The reply should return the data in full, exactly as written.
════════════════════
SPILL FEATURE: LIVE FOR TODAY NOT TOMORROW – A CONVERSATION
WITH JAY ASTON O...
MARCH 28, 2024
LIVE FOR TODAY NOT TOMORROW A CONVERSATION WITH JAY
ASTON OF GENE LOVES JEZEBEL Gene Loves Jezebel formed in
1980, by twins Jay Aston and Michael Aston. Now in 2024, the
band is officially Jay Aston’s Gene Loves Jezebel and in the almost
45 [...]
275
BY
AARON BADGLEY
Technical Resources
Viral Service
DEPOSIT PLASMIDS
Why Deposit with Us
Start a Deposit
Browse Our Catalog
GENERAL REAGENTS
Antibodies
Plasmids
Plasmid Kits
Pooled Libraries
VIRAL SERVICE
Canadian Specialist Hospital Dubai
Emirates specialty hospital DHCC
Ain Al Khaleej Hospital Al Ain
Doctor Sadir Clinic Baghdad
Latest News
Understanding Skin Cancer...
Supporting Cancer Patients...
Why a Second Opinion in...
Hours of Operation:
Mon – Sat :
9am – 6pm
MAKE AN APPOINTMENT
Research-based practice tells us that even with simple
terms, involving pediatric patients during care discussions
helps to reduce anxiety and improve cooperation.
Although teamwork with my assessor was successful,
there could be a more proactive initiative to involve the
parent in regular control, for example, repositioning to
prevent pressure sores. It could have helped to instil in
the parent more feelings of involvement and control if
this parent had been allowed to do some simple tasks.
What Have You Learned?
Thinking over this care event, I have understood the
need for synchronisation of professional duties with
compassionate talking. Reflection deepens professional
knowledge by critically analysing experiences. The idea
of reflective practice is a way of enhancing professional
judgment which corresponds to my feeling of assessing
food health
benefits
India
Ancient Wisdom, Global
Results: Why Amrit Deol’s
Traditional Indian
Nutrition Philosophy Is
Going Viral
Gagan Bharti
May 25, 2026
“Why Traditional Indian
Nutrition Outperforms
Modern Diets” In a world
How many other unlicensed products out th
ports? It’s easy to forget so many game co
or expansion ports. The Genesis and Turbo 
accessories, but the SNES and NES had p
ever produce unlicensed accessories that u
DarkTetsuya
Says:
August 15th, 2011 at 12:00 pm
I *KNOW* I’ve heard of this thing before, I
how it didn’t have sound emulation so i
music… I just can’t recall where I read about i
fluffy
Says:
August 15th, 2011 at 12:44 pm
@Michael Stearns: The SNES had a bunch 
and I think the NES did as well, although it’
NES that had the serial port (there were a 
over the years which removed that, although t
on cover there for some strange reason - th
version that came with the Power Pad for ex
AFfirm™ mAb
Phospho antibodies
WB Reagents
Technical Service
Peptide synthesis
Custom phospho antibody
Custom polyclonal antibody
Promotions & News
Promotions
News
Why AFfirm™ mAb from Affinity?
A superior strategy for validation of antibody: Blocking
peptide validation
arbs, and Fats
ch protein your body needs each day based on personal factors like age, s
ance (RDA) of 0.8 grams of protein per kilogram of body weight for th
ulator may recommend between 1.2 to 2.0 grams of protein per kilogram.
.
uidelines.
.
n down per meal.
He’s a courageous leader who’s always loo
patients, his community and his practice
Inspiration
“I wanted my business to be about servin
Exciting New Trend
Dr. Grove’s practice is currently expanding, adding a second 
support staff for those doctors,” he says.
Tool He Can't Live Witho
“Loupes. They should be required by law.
════════════════════
_TASK RESULT_
SPILL FEATURE: LIVE FOR TODAY NOT TOMORROW – A CONVERSATION
WITH JAY ASTON O...
MARCH 28, 2024
LIVE FOR TODAY NOT TOMORROW A CONVERSATION WITH JAY
ASTON OF GENE LOVES JEZEBEL Gene Loves Jezebel formed in
1980, by twins Jay Aston and Michael Aston. Now in 2024, the
band is officially Jay Aston’s Gene Loves Jezebel and in the almost
45 [...]
275
BY
AARON BADGLEY
Technical Resources
Viral Service
DEPOSIT PLASMIDS
Why Deposit with Us
Start a Deposit
Browse Our Catalog
GENERAL REAGENTS
Antibodies
Plasmids
Plasmid Kits
Pooled Libraries
VIRAL SERVICE
Canadian Specialist Hospital Dubai
Emirates specialty hospital DHCC
Ain Al Khaleej Hospital Al Ain
Doctor Sadir Clinic Baghdad
Latest News
Understanding Skin Cancer...
Supporting Cancer Patients...
Why a Second Opinion in...
Hours of Operation:
Mon – Sat :
9am – 6pm
MAKE AN APPOINTMENT
Research-based practice tells us that even with simple
terms, involving pediatric patients during care discussions
helps to reduce anxiety and improve cooperation.
Although teamwork with my assessor was successful,
there could be a more proactive initiative to involve the
parent in regular control, for example, repositioning to
prevent pressure sores. It could have helped to instil in
the parent more feelings of involvement and control if
this parent had been allowed to do some simple tasks.
What Have You Learned?
Thinking over this care event, I have understood the
need for synchronisation of professional duties with
compassionate talking. Reflection deepens professional
knowledge by critically analysing experiences. The idea
of reflective practice is a way of enhancing professional
judgment which corresponds to my feeling of assessing
food health
benefits
India
Ancient Wisdom, Global
Results: Why Amrit Deol’s
Traditional Indian
Nutrition Philosophy Is
Going Viral
Gagan Bharti
May 25, 2026
“Why Traditional Indian
Nutrition Outperforms
Modern Diets” In a world
How many other unlicensed products out th
ports? It’s easy to forget so many game co
or expansion ports. The Genesis and Turbo 
accessories, but the SNES and NES had p
ever produce unlicensed accessories that u
DarkTetsuya
Says:
August 15th, 2011 at 12:00 pm
I *KNOW* I’ve heard of this thing before, I
how it didn’t have sound emulation so i
music… I just can’t recall where I read about i
fluffy
Says:
August 15th, 2011 at 12:44 pm
@Michael Stearns: The SNES had a bunch 
and I think the NES did as well, although it’
NES that had the serial port (there were a 
over the years which removed that, although t
on cover there for some strange reason - th
version that came with the Power Pad for ex
AFfirm™ mAb
Phospho antibodies
WB Reagents
Technical Service
Peptide synthesis
Custom phospho antibody
Custom polyclonal antibody
Promotions & News
Promotions
News
Why AFfirm™ mAb from Affinity?
A superior strategy for validation of antibody: Blocking
peptide validation
arbs, and Fats
ch protein your body needs each day based on personal factors like age, s
ance (RDA) of 0.8 grams of protein per kilogram of body weight for th
ulator may recommend between 1.2 to 2.0 grams of protein per kilogram.
.
uidelines.
.
n down per meal.
He’s a courageous leader who’s always loo
patients, his community and his practice
Inspiration
“I wanted my business to be about servin
Exciting New Trend
Dr. Grove’s practice is currently expanding, adding a second 
support staff for those doctors,” he says.
Tool He Can't Live Witho
“Loupes. They should be required by law.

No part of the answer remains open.